Given request. Copy the text lines of every row below word for word, leaving out the pictures.

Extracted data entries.

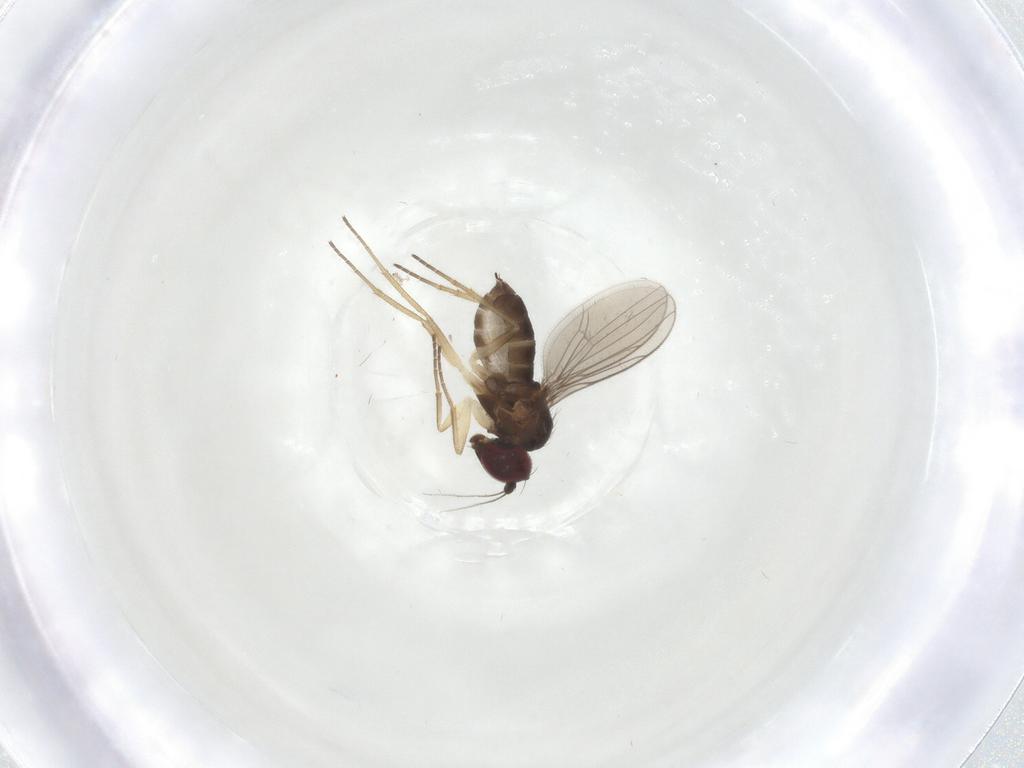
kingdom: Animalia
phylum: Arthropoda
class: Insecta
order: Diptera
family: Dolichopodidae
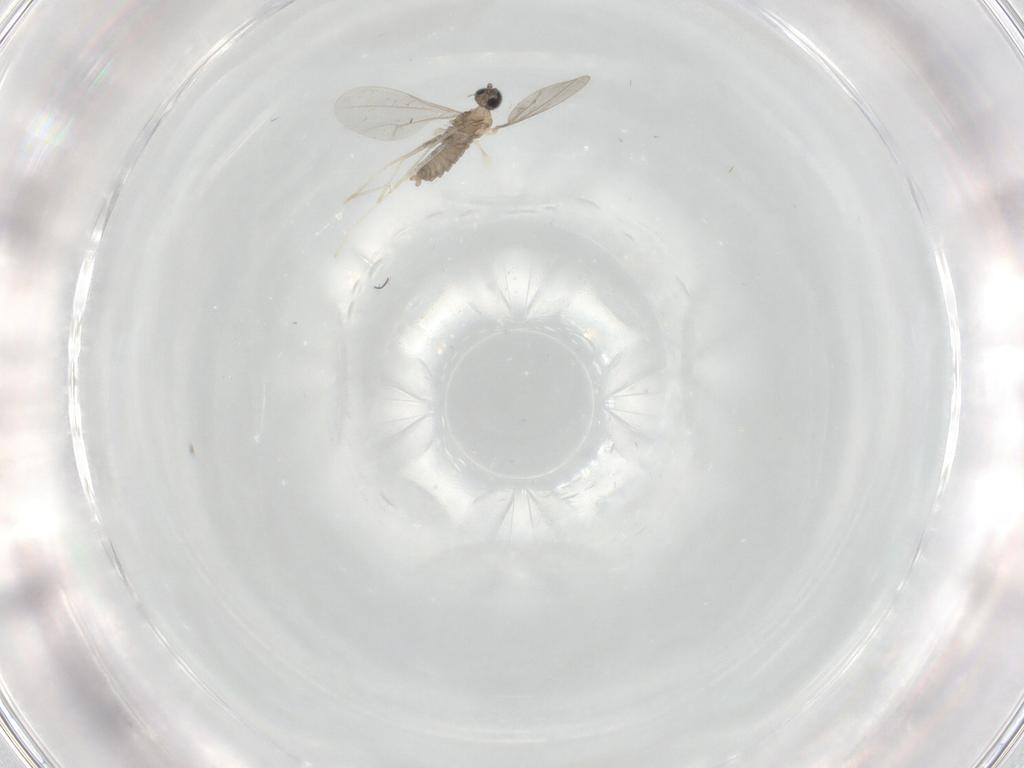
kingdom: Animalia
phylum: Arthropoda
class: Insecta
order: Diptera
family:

Correct output.
kingdom: Animalia
phylum: Arthropoda
class: Insecta
order: Diptera
family: Dolichopodidae
kingdom: Animalia
phylum: Arthropoda
class: Insecta
order: Diptera
family:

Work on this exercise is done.